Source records
_ _ _ _

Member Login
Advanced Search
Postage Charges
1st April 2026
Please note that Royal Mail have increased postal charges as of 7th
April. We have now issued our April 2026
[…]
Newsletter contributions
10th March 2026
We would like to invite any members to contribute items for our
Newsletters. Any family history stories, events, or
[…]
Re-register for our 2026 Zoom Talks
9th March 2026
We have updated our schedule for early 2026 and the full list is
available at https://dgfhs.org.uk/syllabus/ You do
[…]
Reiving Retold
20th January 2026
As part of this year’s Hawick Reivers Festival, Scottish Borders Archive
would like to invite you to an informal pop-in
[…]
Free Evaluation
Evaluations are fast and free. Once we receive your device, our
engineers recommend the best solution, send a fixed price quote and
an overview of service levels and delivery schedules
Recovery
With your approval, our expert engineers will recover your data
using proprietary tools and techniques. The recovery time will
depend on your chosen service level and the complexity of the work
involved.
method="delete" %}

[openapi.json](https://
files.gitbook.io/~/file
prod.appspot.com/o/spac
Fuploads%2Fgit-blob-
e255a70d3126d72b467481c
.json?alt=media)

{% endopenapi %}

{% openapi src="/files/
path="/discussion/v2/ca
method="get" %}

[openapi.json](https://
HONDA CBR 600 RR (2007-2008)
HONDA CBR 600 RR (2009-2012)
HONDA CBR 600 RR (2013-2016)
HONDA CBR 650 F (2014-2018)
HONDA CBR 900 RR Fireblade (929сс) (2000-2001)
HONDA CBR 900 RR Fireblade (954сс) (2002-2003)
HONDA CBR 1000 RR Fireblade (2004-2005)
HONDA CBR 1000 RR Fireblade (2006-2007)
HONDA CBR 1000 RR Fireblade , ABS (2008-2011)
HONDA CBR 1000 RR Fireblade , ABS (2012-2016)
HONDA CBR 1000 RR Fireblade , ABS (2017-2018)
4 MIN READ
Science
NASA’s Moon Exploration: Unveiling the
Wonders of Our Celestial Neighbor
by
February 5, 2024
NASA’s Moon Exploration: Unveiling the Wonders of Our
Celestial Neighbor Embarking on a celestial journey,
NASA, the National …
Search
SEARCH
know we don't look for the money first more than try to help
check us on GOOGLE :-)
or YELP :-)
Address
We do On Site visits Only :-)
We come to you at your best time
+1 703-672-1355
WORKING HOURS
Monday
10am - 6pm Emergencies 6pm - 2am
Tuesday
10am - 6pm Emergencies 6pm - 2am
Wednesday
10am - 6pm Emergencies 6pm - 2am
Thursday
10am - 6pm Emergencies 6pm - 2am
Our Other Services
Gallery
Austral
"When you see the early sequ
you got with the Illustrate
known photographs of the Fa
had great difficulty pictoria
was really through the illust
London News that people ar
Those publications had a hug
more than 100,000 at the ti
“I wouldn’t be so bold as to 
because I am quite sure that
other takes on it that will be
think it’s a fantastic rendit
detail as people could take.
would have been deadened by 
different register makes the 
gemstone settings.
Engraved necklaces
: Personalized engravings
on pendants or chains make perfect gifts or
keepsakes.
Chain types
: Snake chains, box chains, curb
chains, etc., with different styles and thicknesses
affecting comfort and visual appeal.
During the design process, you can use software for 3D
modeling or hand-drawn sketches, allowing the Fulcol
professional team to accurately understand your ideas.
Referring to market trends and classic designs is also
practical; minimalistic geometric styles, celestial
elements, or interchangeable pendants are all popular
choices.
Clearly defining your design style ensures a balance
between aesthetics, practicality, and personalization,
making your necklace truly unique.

_ _ _ _

*ASSIGNED TASK*.
All of the data is to be transcribed exactly as written.

*WRITTEN ANSWER*.
Member Login
Advanced Search
Postage Charges
1st April 2026
Please note that Royal Mail have increased postal charges as of 7th
April. We have now issued our April 2026
[…]
Newsletter contributions
10th March 2026
We would like to invite any members to contribute items for our
Newsletters. Any family history stories, events, or
[…]
Re-register for our 2026 Zoom Talks
9th March 2026
We have updated our schedule for early 2026 and the full list is
available at https://dgfhs.org.uk/syllabus/ You do
[…]
Reiving Retold
20th January 2026
As part of this year’s Hawick Reivers Festival, Scottish Borders Archive
would like to invite you to an informal pop-in
[…]
Free Evaluation
Evaluations are fast and free. Once we receive your device, our
engineers recommend the best solution, send a fixed price quote and
an overview of service levels and delivery schedules
Recovery
With your approval, our expert engineers will recover your data
using proprietary tools and techniques. The recovery time will
depend on your chosen service level and the complexity of the work
involved.
method="delete" %}

[openapi.json](https://
files.gitbook.io/~/file
prod.appspot.com/o/spac
Fuploads%2Fgit-blob-
e255a70d3126d72b467481c
.json?alt=media)

{% endopenapi %}

{% openapi src="/files/
path="/discussion/v2/ca
method="get" %}

[openapi.json](https://
HONDA CBR 600 RR (2007-2008)
HONDA CBR 600 RR (2009-2012)
HONDA CBR 600 RR (2013-2016)
HONDA CBR 650 F (2014-2018)
HONDA CBR 900 RR Fireblade (929сс) (2000-2001)
HONDA CBR 900 RR Fireblade (954сс) (2002-2003)
HONDA CBR 1000 RR Fireblade (2004-2005)
HONDA CBR 1000 RR Fireblade (2006-2007)
HONDA CBR 1000 RR Fireblade , ABS (2008-2011)
HONDA CBR 1000 RR Fireblade , ABS (2012-2016)
HONDA CBR 1000 RR Fireblade , ABS (2017-2018)
4 MIN READ
Science
NASA’s Moon Exploration: Unveiling the
Wonders of Our Celestial Neighbor
by
February 5, 2024
NASA’s Moon Exploration: Unveiling the Wonders of Our
Celestial Neighbor Embarking on a celestial journey,
NASA, the National …
Search
SEARCH
know we don't look for the money first more than try to help
check us on GOOGLE :-)
or YELP :-)
Address
We do On Site visits Only :-)
We come to you at your best time
+1 703-672-1355
WORKING HOURS
Monday
10am - 6pm Emergencies 6pm - 2am
Tuesday
10am - 6pm Emergencies 6pm - 2am
Wednesday
10am - 6pm Emergencies 6pm - 2am
Thursday
10am - 6pm Emergencies 6pm - 2am
Our Other Services
Gallery
Austral
"When you see the early sequ
you got with the Illustrate
known photographs of the Fa
had great difficulty pictoria
was really through the illust
London News that people ar
Those publications had a hug
more than 100,000 at the ti
“I wouldn’t be so bold as to 
because I am quite sure that
other takes on it that will be
think it’s a fantastic rendit
detail as people could take.
would have been deadened by 
different register makes the 
gemstone settings.
Engraved necklaces
: Personalized engravings
on pendants or chains make perfect gifts or
keepsakes.
Chain types
: Snake chains, box chains, curb
chains, etc., with different styles and thicknesses
affecting comfort and visual appeal.
During the design process, you can use software for 3D
modeling or hand-drawn sketches, allowing the Fulcol
professional team to accurately understand your ideas.
Referring to market trends and classic designs is also
practical; minimalistic geometric styles, celestial
elements, or interchangeable pendants are all popular
choices.
Clearly defining your design style ensures a balance
between aesthetics, practicality, and personalization,
making your necklace truly unique.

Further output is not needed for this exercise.